Thailand’s ex-central bank chief endorses national reserve spending for mega projects


BANGKOK, Oct 10 – Former central bank governor Pridiyathorn Devekula has thrown his support to a move to partially transfer Thailand’s international reserves to set up the national wealth fund for investment in the government’s Bt2 trillion infrastructure development.

Mr Pridiyathorn, formerly deputy prime minister and finance minister, was referring to a proposal by Ampon Kittiampon, chairman of the Bank of Thailand (BoT) board of directors, to invest in Thai government bonds and mega projects through the national wealth fund.

According to Mr Ampon, investment capital for the wealth fund would come from the country’s international reserves.
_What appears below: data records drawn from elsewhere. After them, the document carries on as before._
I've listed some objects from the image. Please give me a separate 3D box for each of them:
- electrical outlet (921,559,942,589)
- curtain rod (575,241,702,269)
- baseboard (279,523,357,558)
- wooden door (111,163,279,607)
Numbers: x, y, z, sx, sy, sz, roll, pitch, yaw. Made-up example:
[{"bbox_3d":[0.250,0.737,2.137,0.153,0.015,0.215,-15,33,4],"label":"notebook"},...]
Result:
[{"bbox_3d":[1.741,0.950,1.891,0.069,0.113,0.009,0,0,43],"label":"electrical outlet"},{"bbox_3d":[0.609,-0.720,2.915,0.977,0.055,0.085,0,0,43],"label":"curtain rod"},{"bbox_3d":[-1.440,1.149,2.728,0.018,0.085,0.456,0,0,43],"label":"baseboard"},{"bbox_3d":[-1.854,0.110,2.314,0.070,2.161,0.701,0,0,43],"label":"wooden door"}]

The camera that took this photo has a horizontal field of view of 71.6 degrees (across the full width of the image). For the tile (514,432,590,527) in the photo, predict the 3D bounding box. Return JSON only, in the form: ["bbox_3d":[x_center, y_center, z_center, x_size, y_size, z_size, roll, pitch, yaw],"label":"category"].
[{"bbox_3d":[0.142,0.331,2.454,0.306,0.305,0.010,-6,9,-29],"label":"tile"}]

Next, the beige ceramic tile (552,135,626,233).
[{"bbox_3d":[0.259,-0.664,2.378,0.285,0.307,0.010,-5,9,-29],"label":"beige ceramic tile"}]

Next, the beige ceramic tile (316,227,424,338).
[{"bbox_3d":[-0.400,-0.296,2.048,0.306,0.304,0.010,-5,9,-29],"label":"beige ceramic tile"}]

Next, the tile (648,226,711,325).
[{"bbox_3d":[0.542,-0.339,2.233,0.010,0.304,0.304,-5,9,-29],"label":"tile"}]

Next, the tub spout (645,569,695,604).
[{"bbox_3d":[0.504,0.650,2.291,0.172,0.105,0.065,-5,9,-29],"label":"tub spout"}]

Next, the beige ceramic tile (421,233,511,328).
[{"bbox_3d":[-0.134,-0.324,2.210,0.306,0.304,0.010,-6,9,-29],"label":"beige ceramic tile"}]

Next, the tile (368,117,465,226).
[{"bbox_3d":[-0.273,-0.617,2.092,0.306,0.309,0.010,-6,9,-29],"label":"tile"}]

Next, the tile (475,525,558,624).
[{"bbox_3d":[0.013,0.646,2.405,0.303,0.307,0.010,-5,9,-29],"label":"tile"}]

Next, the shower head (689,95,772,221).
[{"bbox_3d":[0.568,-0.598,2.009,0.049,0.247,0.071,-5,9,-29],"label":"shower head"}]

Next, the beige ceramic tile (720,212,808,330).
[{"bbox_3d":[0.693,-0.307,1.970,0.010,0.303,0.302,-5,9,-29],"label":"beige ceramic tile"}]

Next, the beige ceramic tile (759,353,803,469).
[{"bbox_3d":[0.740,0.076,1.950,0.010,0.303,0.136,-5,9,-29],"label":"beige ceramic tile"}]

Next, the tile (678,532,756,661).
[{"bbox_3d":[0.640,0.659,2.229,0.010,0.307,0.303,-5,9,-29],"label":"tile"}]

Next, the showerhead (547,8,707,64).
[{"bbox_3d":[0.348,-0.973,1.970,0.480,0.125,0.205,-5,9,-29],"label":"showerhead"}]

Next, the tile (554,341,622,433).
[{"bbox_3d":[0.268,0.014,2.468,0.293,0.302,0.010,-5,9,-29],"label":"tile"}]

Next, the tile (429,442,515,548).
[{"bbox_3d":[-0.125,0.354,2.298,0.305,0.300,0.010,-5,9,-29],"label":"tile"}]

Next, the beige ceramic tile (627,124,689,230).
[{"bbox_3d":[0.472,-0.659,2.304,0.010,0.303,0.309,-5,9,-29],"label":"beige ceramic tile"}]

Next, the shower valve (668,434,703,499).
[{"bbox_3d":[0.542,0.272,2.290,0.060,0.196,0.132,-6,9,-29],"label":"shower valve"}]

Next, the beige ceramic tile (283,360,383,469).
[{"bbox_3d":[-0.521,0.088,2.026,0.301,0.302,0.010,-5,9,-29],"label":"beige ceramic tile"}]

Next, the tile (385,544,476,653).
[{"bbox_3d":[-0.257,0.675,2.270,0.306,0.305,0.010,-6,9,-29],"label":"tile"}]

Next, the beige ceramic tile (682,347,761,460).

Mr Pridiyathorn said the idea was proposed by central bank governors and finance ministers in several previous governments but it would not materialise unless the Bank of Thailand Act, B.E. 2551 (2008) is amended.

Thai government bonds are more secure than those of other countries and the interest rate is higher, he said, but indicated that Mr Ampon must be clear on which parts of the international reserves he wants to withdraw and how much.

The country’s reserves are at US$200 billion and consist of two accounts – US$140 billion in the management account and US$60 billion in the bond issuance account.

There should be no problem if about US$30 billion is taken from the reserves, he said.

Mr Pridiyathorn said he believed the US would successfully expand its debt ceiling before the October 17 deadline – a move that will contribute to US economic restoration.

US and European economies are showing sign of gaining strength while China and Japan are also springing back, he said.

He predicted a positive sign for Thailand’s exports in the final quarter of the year and next year, and consequently expanded domestic consumption.

The former finance minister, however, urged the government to speed up disbursement of the 2014 budget and execution of the Bt2 trillion investment for infrastructure development.

If the bill to borrow Bt2 trillion is rejected by the Constitution Court, the government can switch to deficit budgeting at Bt70-80 billion, or seek additional borrowing at Bt200 billion under the law which empowers the Finance Ministry to acquire loans for economic development, he said.